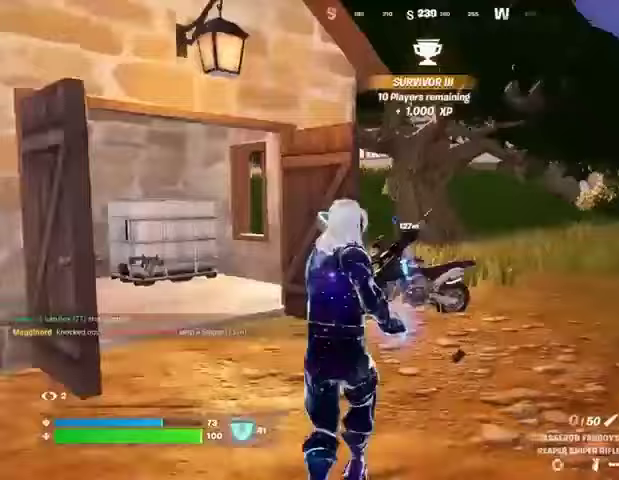
Gameplay with a controller (PlayStation layout); each line is a JSON object with the inputs held at the frame after it. "events" lists button and stick changes between this image and that frame as [ms after this image, input, new state], when the widget could be followed in between.
{"buttons": [], "left_stick": "right", "right_stick": "center", "events": [[100, "right_stick", "center"]]}
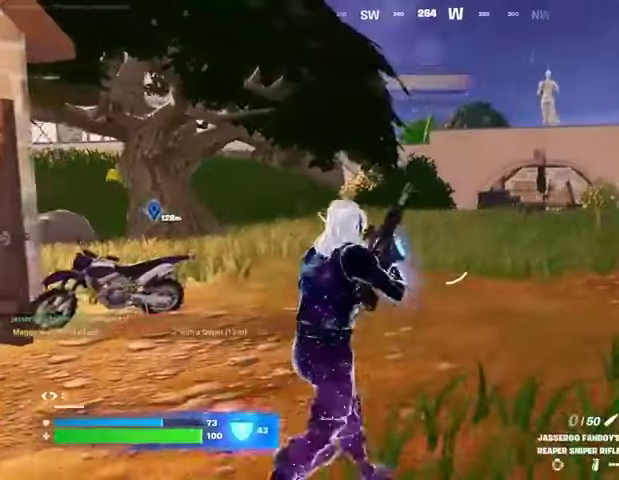
{"buttons": [], "left_stick": "up-right", "right_stick": "center", "events": [[33, "left_stick", "up-right"]]}
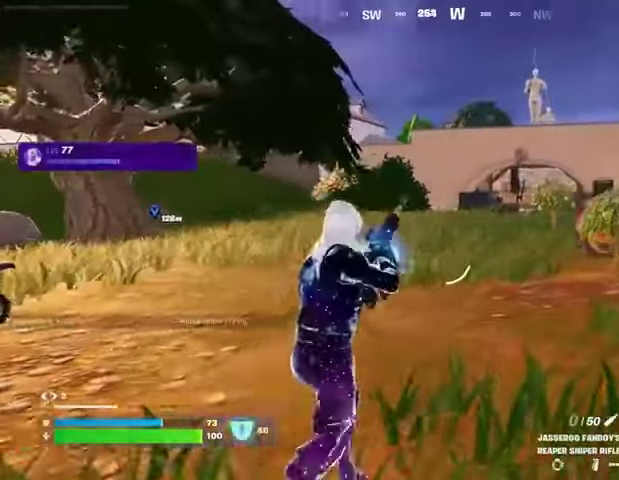
{"buttons": [], "left_stick": "up-right", "right_stick": "right", "events": [[400, "right_stick", "right"]]}
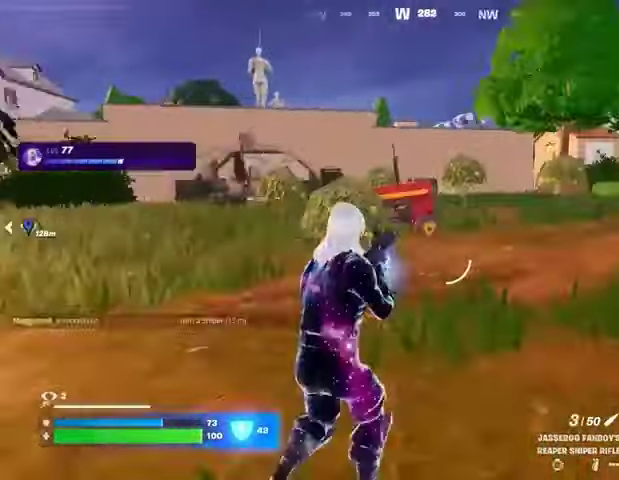
{"buttons": ["CROSS"], "left_stick": "up-right", "right_stick": "center", "events": [[33, "right_stick", "center"], [200, "left_stick", "up"], [267, "L3", "down"], [333, "left_stick", "up-right"], [367, "L3", "up"], [467, "CROSS", "down"]]}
***
◆ Your task
Look through the material for "right". Copy each line that has it.

◆ Task output
{"buttons": [], "left_stick": "right", "right_stick": "center", "events": [[100, "right_stick", "center"]]}
{"buttons": [], "left_stick": "up-right", "right_stick": "center", "events": [[33, "left_stick", "up-right"]]}
{"buttons": [], "left_stick": "up-right", "right_stick": "right", "events": [[400, "right_stick", "right"]]}
{"buttons": ["CROSS"], "left_stick": "up-right", "right_stick": "center", "events": [[33, "right_stick", "center"], [200, "left_stick", "up"], [267, "L3", "down"], [333, "left_stick", "up-right"], [367, "L3", "up"], [467, "CROSS", "down"]]}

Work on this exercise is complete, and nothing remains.